# INPUT
------------------------------------------------------------

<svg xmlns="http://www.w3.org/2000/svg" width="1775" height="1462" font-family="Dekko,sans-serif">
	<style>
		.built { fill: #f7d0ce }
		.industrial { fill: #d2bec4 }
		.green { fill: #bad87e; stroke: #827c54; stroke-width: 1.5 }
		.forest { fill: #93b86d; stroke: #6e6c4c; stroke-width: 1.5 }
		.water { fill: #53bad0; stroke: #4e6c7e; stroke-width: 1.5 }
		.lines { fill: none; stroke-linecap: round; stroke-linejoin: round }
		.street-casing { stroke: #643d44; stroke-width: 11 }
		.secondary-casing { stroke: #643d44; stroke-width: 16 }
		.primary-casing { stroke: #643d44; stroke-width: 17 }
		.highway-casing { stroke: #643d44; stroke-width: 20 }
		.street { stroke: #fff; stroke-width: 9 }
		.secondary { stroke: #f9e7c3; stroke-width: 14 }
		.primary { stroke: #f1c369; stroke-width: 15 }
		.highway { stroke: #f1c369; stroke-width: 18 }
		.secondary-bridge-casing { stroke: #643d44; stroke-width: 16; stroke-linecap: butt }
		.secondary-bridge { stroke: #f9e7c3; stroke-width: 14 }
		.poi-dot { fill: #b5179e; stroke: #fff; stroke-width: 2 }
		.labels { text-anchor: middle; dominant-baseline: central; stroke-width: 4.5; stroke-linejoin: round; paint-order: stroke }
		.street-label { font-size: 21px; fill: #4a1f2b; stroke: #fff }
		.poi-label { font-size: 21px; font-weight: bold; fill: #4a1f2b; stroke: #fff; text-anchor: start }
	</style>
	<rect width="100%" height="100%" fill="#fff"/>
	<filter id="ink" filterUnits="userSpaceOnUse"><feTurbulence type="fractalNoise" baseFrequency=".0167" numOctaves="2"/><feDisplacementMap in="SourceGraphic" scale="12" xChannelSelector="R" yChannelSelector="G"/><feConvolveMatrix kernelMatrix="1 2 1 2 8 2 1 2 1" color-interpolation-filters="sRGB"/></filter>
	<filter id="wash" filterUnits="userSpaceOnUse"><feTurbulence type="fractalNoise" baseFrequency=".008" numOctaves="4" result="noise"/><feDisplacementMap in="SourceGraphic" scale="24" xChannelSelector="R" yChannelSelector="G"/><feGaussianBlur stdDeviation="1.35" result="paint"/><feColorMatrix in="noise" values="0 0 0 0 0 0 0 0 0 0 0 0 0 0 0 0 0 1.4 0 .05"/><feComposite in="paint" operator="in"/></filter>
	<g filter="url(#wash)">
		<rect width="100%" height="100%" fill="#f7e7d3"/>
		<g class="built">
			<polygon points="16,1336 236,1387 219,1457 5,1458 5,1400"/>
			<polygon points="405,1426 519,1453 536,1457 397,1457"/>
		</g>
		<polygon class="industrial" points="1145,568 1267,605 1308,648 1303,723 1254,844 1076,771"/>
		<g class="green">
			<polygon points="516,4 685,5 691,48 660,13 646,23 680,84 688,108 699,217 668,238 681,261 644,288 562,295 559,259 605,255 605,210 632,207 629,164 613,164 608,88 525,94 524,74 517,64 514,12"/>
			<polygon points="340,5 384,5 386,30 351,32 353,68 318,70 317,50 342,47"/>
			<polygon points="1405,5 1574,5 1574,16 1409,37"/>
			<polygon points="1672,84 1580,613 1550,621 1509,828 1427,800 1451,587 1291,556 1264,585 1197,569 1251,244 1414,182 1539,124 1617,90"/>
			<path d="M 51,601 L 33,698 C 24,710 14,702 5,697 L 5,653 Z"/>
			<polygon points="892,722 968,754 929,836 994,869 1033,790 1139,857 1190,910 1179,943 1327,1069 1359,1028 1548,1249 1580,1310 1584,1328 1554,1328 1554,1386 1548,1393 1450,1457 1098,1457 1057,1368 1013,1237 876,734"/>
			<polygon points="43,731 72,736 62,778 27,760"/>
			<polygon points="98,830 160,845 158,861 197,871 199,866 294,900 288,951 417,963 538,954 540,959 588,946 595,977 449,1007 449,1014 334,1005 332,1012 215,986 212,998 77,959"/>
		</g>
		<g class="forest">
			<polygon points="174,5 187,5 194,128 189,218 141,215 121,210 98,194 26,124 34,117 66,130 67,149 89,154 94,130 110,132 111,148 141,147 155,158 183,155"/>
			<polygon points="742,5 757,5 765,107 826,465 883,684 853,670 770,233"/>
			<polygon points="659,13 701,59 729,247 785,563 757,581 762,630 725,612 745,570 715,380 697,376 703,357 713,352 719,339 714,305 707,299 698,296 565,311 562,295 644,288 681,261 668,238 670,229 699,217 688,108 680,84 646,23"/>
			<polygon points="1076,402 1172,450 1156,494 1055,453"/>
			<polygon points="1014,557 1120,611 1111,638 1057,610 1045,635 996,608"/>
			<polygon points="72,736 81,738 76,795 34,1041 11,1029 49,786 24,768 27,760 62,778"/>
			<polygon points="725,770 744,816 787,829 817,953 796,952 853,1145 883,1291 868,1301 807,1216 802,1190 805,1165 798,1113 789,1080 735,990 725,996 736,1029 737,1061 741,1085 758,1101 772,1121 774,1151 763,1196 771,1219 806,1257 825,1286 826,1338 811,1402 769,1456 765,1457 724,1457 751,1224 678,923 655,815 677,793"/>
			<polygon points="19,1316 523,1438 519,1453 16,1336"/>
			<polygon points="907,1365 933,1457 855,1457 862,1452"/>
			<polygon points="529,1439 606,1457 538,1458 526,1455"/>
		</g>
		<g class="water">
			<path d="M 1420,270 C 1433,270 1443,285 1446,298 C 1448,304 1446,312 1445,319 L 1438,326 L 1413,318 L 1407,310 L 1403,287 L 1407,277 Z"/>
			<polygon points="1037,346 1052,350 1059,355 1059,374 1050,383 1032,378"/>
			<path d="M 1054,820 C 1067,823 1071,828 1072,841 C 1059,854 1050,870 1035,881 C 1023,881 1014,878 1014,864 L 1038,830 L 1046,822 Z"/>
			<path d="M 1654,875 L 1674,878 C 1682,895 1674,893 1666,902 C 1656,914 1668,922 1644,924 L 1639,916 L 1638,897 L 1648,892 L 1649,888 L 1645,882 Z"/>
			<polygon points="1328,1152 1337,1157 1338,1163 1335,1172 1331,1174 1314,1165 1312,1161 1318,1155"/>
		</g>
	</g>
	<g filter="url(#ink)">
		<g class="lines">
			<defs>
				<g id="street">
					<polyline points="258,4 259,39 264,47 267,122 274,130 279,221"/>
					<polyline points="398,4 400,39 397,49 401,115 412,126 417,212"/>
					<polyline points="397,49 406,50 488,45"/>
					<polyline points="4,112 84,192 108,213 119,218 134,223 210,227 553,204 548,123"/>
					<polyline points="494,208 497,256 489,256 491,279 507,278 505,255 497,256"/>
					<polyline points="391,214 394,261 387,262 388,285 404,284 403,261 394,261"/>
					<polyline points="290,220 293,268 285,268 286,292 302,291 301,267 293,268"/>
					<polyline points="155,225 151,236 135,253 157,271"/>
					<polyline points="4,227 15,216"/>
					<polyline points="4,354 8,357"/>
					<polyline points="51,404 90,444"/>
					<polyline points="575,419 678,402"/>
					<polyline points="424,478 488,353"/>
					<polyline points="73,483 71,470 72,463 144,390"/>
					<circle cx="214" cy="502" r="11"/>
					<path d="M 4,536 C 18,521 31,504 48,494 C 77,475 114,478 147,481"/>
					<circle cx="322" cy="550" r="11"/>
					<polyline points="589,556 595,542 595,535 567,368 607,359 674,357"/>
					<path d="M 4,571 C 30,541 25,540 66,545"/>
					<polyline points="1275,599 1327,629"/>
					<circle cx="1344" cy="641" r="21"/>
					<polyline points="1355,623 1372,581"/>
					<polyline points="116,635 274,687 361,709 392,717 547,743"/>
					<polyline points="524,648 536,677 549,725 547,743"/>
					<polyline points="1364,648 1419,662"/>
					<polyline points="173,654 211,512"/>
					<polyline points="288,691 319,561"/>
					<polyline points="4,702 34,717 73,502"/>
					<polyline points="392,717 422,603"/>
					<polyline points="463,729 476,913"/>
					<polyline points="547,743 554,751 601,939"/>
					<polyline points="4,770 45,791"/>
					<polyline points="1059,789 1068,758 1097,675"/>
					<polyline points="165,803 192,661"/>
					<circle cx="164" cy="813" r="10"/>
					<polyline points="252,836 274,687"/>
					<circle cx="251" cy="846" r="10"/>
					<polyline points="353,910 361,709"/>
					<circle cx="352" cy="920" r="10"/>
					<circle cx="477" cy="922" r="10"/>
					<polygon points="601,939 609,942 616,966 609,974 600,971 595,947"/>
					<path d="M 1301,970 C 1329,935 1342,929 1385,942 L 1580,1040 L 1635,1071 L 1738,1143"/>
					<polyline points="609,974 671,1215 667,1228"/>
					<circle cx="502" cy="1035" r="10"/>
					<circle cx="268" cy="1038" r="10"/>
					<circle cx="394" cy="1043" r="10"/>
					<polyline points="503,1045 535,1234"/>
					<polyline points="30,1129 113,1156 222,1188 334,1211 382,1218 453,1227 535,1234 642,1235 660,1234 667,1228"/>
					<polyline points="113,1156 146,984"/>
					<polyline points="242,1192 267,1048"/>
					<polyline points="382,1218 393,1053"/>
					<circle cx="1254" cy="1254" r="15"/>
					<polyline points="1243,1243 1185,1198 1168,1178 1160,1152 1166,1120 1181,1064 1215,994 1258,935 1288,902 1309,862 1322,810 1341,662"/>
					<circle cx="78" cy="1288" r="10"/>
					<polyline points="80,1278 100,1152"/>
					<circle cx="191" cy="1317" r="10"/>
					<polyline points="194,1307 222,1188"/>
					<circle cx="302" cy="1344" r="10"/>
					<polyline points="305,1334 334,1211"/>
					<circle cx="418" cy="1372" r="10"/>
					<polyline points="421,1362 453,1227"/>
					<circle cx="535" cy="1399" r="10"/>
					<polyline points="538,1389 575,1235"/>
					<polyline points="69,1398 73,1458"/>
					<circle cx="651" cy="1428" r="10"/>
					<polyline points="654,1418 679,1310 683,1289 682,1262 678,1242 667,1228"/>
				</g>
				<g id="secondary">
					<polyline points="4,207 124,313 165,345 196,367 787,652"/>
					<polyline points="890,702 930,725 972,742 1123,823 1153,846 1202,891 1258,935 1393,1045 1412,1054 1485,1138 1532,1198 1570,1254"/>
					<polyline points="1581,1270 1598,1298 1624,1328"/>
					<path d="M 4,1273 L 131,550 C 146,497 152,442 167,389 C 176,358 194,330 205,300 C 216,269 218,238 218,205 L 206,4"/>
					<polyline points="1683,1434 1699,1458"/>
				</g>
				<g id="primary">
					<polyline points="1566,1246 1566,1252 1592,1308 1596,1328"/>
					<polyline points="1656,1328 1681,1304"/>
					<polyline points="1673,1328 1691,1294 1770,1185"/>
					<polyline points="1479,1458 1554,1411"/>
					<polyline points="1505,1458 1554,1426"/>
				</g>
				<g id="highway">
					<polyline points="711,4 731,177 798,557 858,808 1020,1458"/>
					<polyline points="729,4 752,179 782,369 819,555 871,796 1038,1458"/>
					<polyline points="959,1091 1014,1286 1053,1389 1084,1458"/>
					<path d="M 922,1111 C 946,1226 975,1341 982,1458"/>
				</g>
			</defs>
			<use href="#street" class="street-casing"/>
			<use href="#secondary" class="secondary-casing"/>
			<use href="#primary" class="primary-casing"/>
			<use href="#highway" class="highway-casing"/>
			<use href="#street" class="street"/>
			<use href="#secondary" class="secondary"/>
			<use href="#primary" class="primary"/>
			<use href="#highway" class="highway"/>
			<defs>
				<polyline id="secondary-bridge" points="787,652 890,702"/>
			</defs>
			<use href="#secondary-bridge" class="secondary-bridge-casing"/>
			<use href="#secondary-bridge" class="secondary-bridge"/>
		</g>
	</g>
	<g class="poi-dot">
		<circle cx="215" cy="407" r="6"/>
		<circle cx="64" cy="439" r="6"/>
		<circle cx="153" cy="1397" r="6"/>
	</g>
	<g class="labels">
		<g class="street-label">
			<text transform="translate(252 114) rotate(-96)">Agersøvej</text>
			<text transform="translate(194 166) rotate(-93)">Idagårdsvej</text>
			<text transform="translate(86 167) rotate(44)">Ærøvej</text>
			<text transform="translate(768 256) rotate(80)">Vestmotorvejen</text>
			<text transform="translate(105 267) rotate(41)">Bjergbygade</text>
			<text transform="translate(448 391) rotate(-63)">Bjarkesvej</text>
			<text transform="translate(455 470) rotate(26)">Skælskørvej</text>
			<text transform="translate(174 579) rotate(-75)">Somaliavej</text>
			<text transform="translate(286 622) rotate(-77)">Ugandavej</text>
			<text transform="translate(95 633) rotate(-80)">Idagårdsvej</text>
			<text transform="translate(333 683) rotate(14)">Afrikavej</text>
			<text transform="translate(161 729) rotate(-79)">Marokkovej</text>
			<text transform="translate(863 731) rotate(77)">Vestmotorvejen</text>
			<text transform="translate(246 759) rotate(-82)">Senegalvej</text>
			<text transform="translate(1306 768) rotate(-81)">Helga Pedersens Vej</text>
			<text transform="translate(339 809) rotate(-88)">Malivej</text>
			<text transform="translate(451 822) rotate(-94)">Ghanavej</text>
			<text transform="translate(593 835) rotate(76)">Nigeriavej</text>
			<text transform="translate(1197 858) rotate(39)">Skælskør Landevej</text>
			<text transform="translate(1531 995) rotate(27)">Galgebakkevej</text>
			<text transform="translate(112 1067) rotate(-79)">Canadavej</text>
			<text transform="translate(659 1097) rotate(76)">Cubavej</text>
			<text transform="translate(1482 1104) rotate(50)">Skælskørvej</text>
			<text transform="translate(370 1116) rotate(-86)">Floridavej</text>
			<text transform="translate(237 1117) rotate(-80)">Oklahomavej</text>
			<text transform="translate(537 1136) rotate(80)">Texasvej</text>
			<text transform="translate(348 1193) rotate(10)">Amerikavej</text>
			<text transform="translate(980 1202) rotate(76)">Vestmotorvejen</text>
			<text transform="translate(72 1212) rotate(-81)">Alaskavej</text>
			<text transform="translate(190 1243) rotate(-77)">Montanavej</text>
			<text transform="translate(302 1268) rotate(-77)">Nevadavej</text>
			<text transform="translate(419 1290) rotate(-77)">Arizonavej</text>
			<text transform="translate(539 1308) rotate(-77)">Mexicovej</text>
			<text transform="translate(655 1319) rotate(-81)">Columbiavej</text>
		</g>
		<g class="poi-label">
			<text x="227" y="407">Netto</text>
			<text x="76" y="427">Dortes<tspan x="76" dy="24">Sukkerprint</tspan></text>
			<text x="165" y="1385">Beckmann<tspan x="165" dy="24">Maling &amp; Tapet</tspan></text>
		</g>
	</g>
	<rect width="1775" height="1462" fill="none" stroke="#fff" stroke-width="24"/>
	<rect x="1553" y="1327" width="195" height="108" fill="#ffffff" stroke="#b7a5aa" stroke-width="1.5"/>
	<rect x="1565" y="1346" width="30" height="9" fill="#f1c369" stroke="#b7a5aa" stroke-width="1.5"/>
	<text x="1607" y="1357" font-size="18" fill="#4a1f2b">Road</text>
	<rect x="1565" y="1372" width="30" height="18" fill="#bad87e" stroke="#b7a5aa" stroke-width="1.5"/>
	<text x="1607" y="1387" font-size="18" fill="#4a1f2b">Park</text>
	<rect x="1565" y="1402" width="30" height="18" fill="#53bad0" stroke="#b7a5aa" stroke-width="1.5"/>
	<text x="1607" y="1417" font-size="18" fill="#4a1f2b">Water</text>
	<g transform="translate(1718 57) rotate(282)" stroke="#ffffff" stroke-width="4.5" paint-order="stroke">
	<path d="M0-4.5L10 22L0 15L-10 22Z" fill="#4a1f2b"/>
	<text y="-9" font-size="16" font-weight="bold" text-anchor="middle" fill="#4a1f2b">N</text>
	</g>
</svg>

------------------------------------------------------------

# WORK ORDER
Filter the entries above and return only the lines holding "linecap".

# ANSWER TO THE EXERCISE
		.lines { fill: none; stroke-linecap: round; stroke-linejoin: round }
		.secondary-bridge-casing { stroke: #643d44; stroke-width: 16; stroke-linecap: butt }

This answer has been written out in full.